━━ TEXTAUSZUG
Kolumne: Vor Gericht:Neun Minuten

Lesezeit: 2 Min.

Ein Drogenkonsument zieht im Druckraum in Frankfurt am Main Heroin in eine Spritze. (Foto: Boris Roessler/dpa)

Sehr kurzer Prozess: Über einen Heroinabhängigen, der im Schnellverfahren verurteilt wird.

Von Ronen Steinke

Der britische Romanautor Samuel Butler karikierte 1872 die viktorianische Gesellschaft in seinem Buch „Erewhon“ (nowhere, rückwärts gelesen) mit feinem angelsächsischem Sarkasmus. Besonders schön: In Erewhon werden Kranke wegen ihrer Krankheit verurteilt. Da steht beispielsweise ein junger Mann wegen Auszehrung vor Gericht. Er ist sogar rückfällig, weil er im Vorjahr Bronchitis hatte und schon früher an Kinderkrankheiten litt. Das wirkt strafverschärfend.
━━━━
━━ DATENAUSZUG
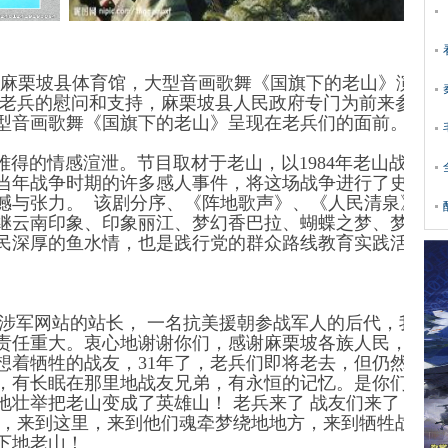
，麻栗坡县体育馆，大型音画歌舞《国旗下的老山》演出
为对老兵的慰问和支持，麻栗坡县人民政府专门为前来参加
型音画歌舞《国旗下的老山》呈现在老兵们的面前。
的情感渲泄。节目取材于老山，以1984年老山战役为
当年战争时期的许多感人事件，将这场战争进行了史诗式
撼与张力。 该剧分序、《阵地歌声》、《人民清泉》、
继云南印象、印象丽江、梦幻香巴拉、蝴蝶之梦、梦幻腾
民深厚的鱼水情，也是践行党的群众路线教育实践活动的
涉军网站的站长， 一名抗美援朝参战军人的后代，我是
责任重大。衷心地谢谢你们，感谢麻栗坡各族人民，31年
想着牺牲的战友，31年了，老兵们即将老去，但仍然思念
，有长眠在那里地战友兄弟，有永恒的记忆。是你们用青
壮举把老山变成了英雄山！ 老兵来了 战友们来了 支前
同，来到这里，来到他们魂牵梦绕地地方，来到牺牲战友
-国旗下地老山！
━━━━
▶ ZU BEARBEITENDE AUFGABEN
- A) Entscheiden Sie für jede der folgenden Aussagen, ob sie mit dem Textauszug übereinstimmt, und antworten Sie jeweils mit Ja oder Nein samt den ausschlaggebenden Worten des Textauszugs als wörtlichem Zitat. (i) Samuel Butler karikierte 1872 die viktorianische Gesellschaft. (ii) In Erewhon werden Kranke wegen ihrer Krankheit freigesprochen. (iii) Der junge Mann gilt als rückfällig, weil er im Vorjahr Bronchitis hatte.
- B) Entnehmen Sie dem Textauszug wortgetreu den Abschnitt von „Lesezeit: 2 Min.“ bis einschließlich „Das wirkt strafverschärfend.“.

▶ LÖSUNGEN DER AUFGABEN
- A)
(i) Ja: „Samuel Butler karikierte 1872 die viktorianische Gesellschaft“
(ii) Nein: „In Erewhon werden Kranke wegen ihrer Krankheit verurteilt.“
(iii) Ja: „Er ist sogar rückfällig, weil er im Vorjahr Bronchitis hatte“

- B)
Lesezeit: 2 Min.

Ein Drogenkonsument zieht im Druckraum in Frankfurt am Main Heroin in eine Spritze. (Foto: Boris Roessler/dpa)

Sehr kurzer Prozess: Über einen Heroinabhängigen, der im Schnellverfahren verurteilt wird.

Von Ronen Steinke

Der britische Romanautor Samuel Butler karikierte 1872 die viktorianische Gesellschaft in seinem Buch „Erewhon“ (nowhere, rückwärts gelesen) mit feinem angelsächsischem Sarkasmus. Besonders schön: In Erewhon werden Kranke wegen ihrer Krankheit verurteilt. Da steht beispielsweise ein junger Mann wegen Auszehrung vor Gericht. Er ist sogar rückfällig, weil er im Vorjahr Bronchitis hatte und schon früher an Kinderkrankheiten litt. Das wirkt strafverschärfend.